___ Vorliegender Text
Deshalb ist diese Trennung, in der DDR habe es keine Kunst geben können, weil es keine Freiheit in unserem Sinne gegeben hat, ist so absurd, dass man fast sich schämt, dagegen noch zu protestieren. Aber man muss es tun, weil das schon eine merkwürdige Angelegenheit ist, zumal ja die Bundeskanzlerin diese Ausstellung eröffnet hat und sie sich einen pseudostaatlichen Anstrich gibt, indem sie so eine Art Kanon herstellen möchte, was ist in den 60 Jahren Bundesrepublik an relevanter Kunst entstanden, und dann setzt eben Deutschland Ost nur vor 20 Jahren ein.

Nein, das ist ein so ärgerlicher Vorgang, dass man, trotzdem vieles dazu schon gesagt worden ist, dagegen protestieren muss. Vor allen Dingen gegen die Behauptung, Kunst könne nur unter dem Schutz des Artikel 5 unseres Grundgesetzes in Deutschland entstanden sein. Das ist einfach unmöglich, diese Behauptung aufrechtzuerhalten. Erstaunlich ist, dass doch sehr seriöse Kuratoren auch offenbar diese These mit geprägt haben.
______
___ Extrahierte Informationen
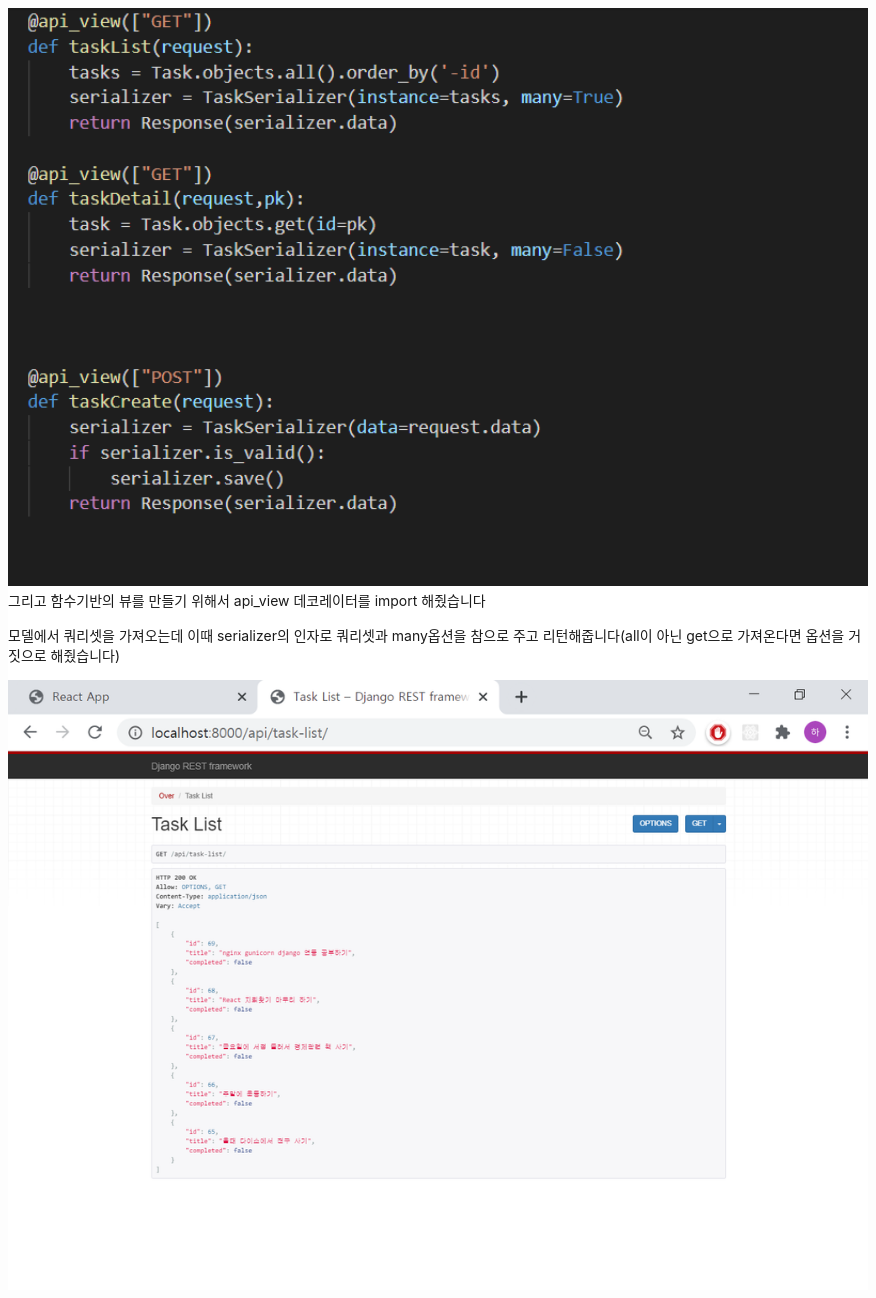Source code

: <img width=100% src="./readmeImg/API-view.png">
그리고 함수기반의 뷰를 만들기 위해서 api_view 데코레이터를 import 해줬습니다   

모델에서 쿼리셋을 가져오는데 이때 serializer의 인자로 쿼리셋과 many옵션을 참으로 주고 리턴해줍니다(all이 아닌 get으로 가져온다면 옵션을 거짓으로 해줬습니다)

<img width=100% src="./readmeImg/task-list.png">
______
* Aufgabenstellung:
Welcher Artikel des Grundgesetzes wird im vorliegenden Text genannt, unter dessen Schutz Kunst laut der kritisierten Behauptung allein entstanden sein könne? Nenne ihn bitte. Die Einträge sind eigenständiges Material und gehören nicht zum vorliegenden Text.

* Lösung:
Artikel 5 des Grundgesetzes.